Filtering the records below, copy only those lines that include the word "Actual".

[Change listing data]
= = =

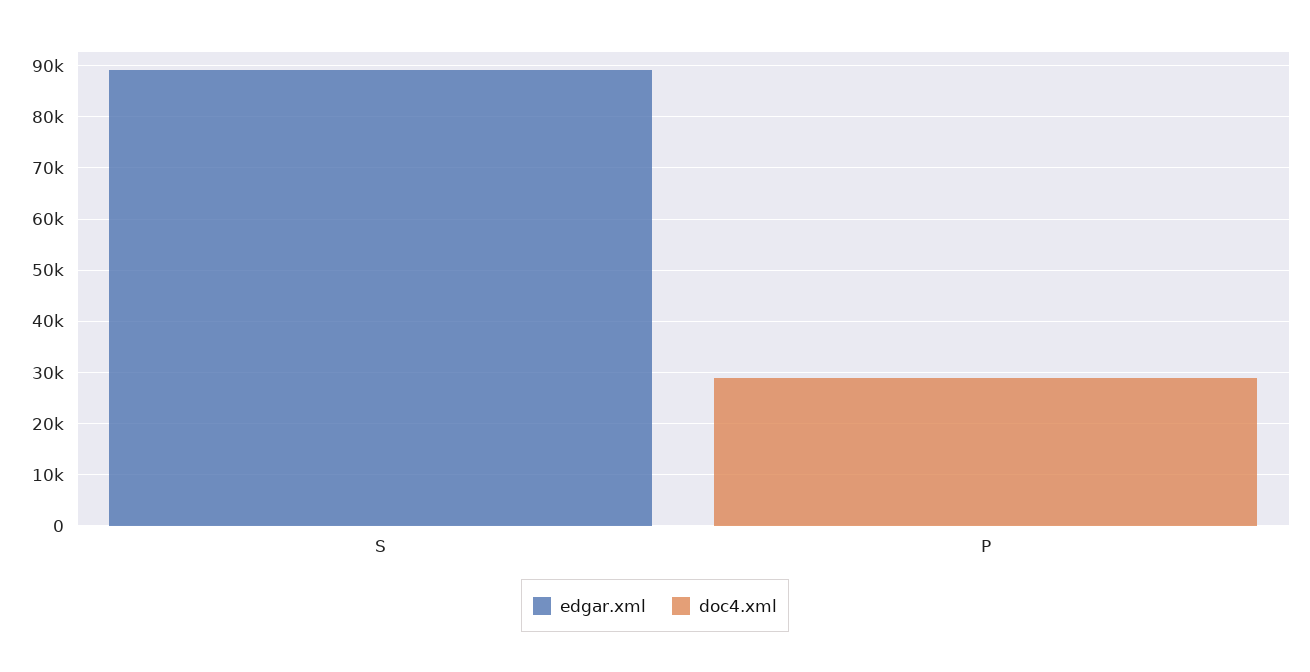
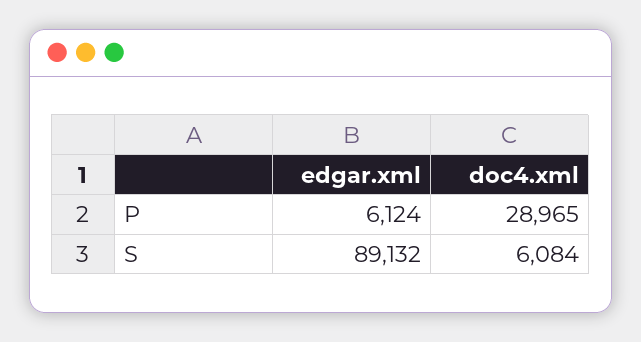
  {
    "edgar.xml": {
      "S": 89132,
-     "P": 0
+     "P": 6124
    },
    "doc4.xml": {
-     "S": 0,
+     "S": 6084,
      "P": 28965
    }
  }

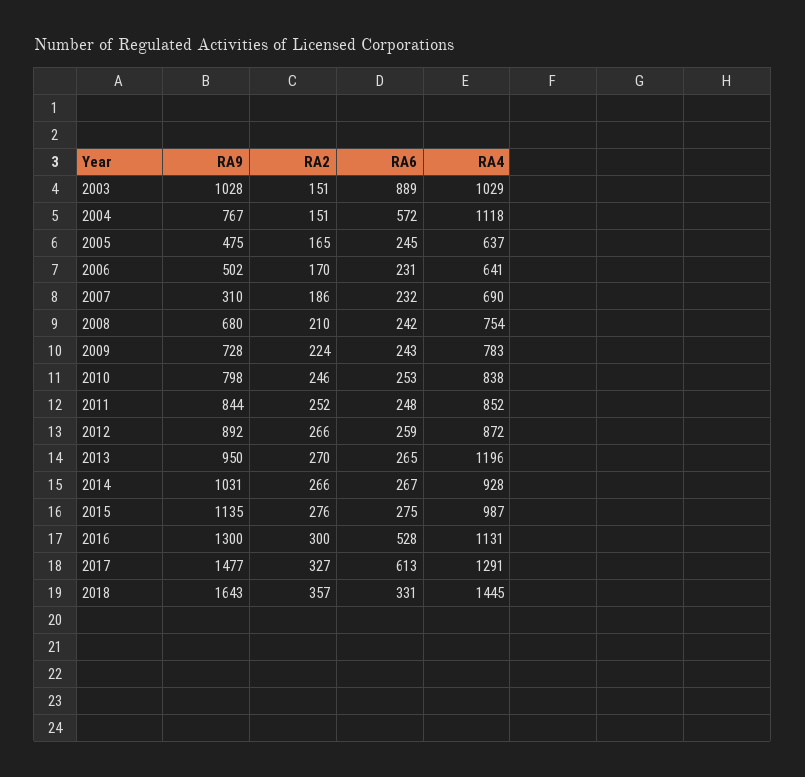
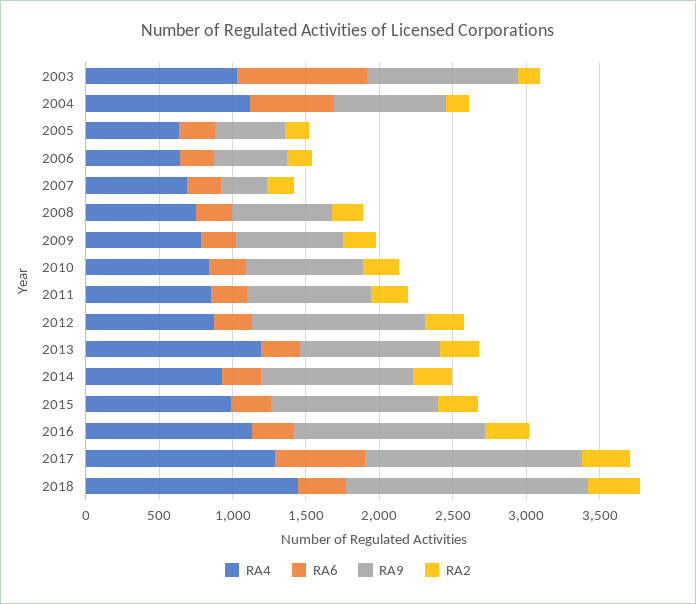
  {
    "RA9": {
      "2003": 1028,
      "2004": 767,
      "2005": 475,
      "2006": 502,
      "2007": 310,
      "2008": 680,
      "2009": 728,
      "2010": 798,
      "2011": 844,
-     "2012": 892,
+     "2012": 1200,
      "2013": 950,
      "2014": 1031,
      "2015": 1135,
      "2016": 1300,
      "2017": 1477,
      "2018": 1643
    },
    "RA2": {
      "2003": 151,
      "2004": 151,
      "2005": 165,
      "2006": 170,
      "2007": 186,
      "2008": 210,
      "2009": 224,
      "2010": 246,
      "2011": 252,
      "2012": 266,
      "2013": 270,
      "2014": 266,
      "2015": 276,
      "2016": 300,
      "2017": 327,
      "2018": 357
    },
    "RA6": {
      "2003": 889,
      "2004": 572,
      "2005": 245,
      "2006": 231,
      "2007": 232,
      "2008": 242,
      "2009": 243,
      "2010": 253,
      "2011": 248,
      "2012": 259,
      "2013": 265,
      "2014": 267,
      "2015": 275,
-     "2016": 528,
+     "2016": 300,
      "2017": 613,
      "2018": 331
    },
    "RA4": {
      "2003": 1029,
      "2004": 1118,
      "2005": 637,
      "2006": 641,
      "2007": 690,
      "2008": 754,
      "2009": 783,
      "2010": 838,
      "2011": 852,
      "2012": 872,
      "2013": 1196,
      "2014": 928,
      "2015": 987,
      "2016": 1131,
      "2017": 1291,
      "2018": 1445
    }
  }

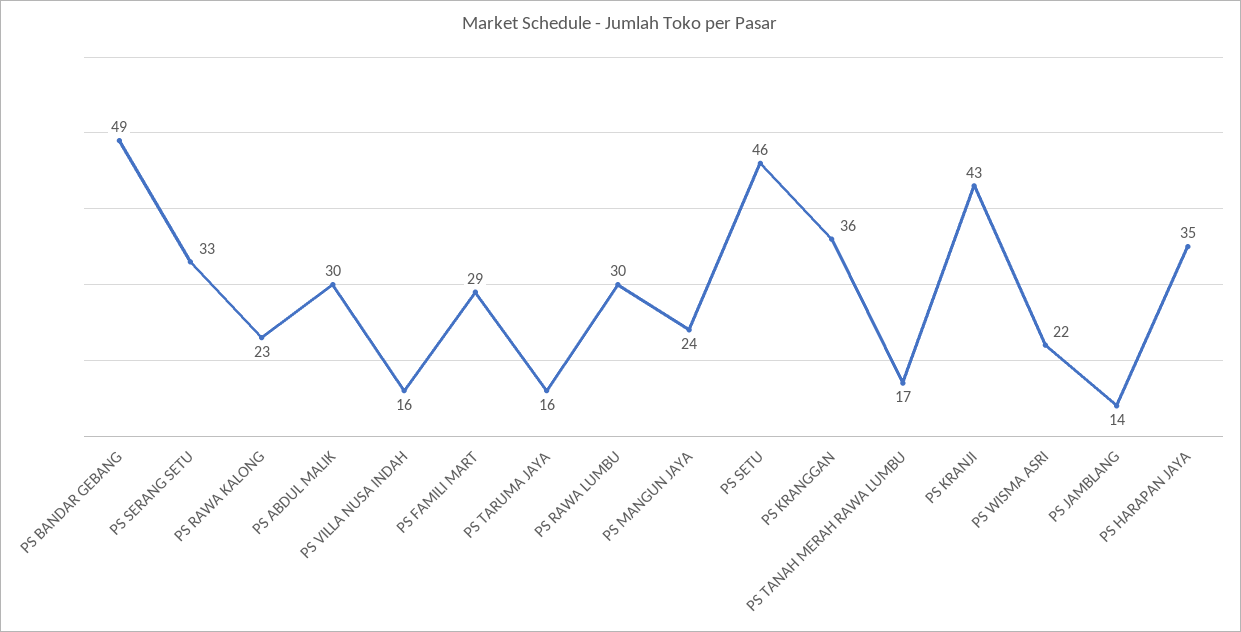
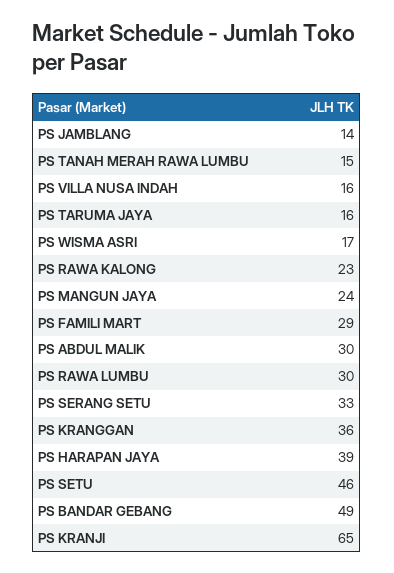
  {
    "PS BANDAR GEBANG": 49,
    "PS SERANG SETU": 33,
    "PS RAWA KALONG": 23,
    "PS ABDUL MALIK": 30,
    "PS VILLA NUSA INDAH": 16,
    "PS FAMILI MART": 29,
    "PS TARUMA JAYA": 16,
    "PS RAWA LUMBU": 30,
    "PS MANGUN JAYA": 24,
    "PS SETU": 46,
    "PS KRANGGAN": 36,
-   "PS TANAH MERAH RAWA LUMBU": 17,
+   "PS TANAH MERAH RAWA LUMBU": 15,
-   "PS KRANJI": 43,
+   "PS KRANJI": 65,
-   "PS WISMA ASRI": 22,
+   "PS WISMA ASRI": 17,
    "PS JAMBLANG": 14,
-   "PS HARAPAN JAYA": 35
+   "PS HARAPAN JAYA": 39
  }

= = =

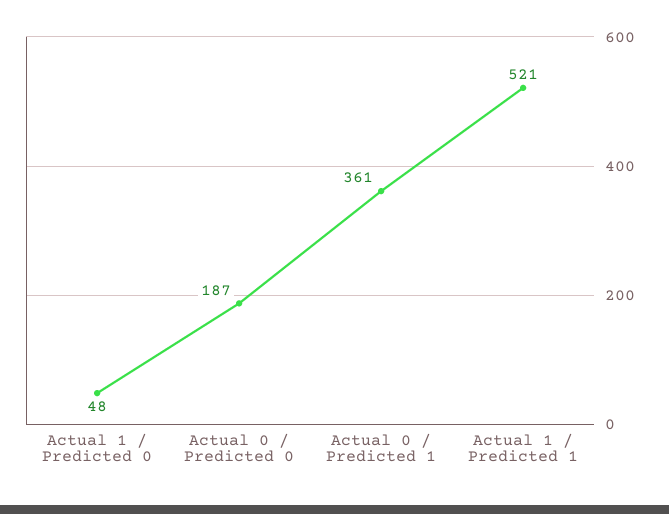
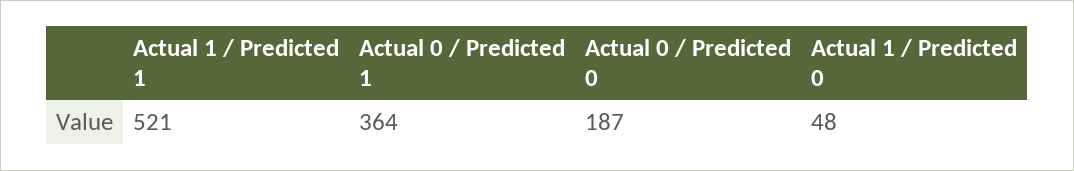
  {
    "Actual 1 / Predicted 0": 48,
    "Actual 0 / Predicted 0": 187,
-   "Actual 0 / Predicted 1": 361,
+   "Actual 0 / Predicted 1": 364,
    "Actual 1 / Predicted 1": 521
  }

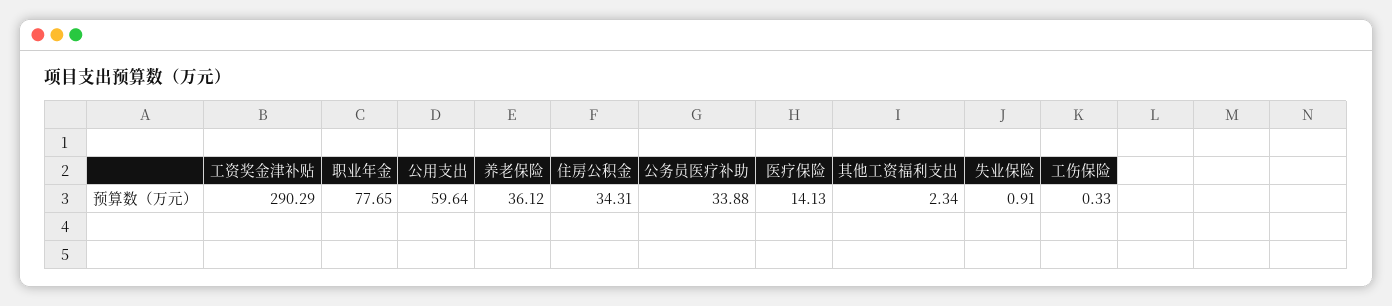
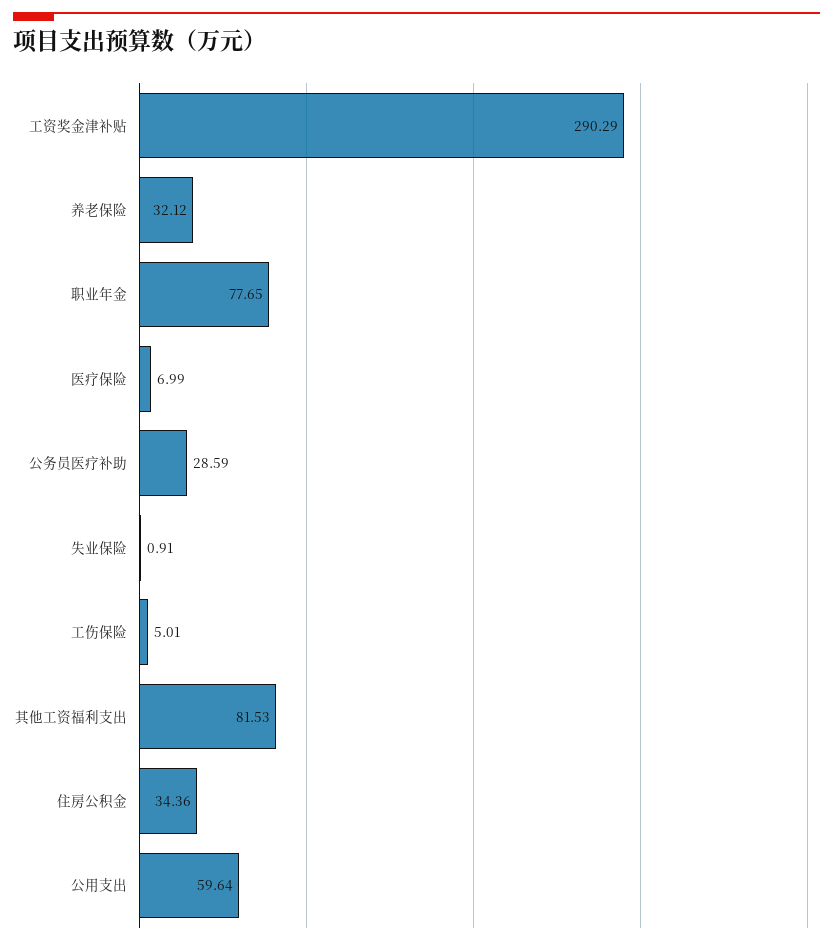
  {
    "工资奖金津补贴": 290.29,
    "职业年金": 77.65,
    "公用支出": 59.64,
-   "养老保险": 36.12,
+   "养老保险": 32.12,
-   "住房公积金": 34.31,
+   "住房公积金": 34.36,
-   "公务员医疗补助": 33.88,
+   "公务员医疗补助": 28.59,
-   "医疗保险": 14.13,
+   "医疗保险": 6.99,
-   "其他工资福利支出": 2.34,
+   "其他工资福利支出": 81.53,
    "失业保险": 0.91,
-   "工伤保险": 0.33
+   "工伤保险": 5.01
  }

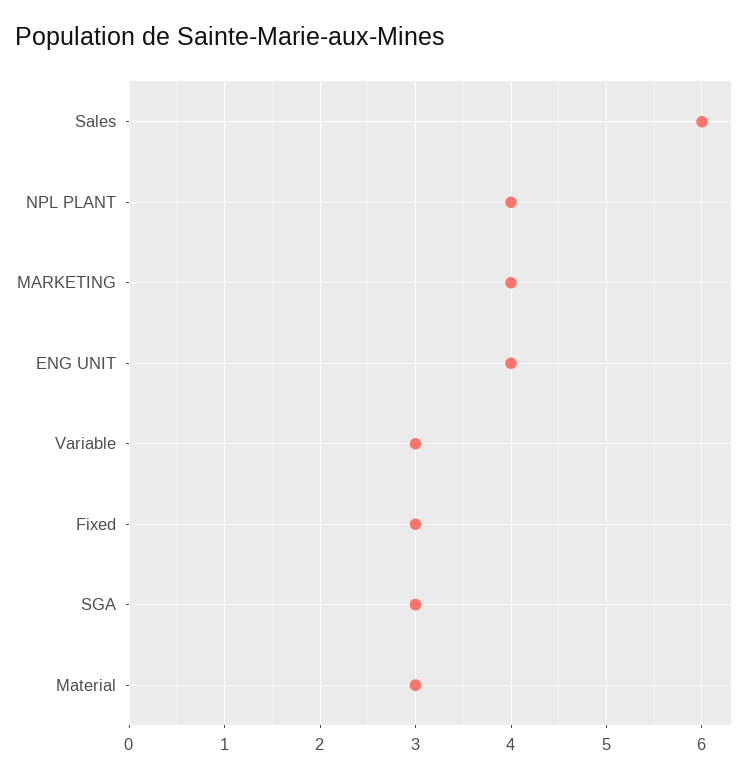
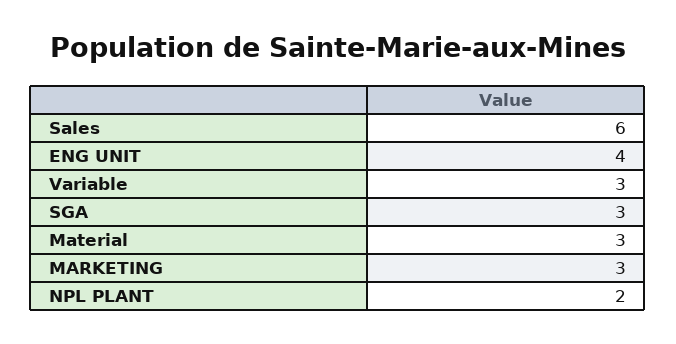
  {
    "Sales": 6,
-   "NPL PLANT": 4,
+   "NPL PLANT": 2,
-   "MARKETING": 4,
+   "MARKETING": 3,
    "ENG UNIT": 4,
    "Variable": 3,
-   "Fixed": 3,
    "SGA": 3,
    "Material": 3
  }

= = =

**Finished exercise:**
    "Actual 1 / Predicted 0": 48,
    "Actual 0 / Predicted 0": 187,
-   "Actual 0 / Predicted 1": 361,
+   "Actual 0 / Predicted 1": 364,
    "Actual 1 / Predicted 1": 521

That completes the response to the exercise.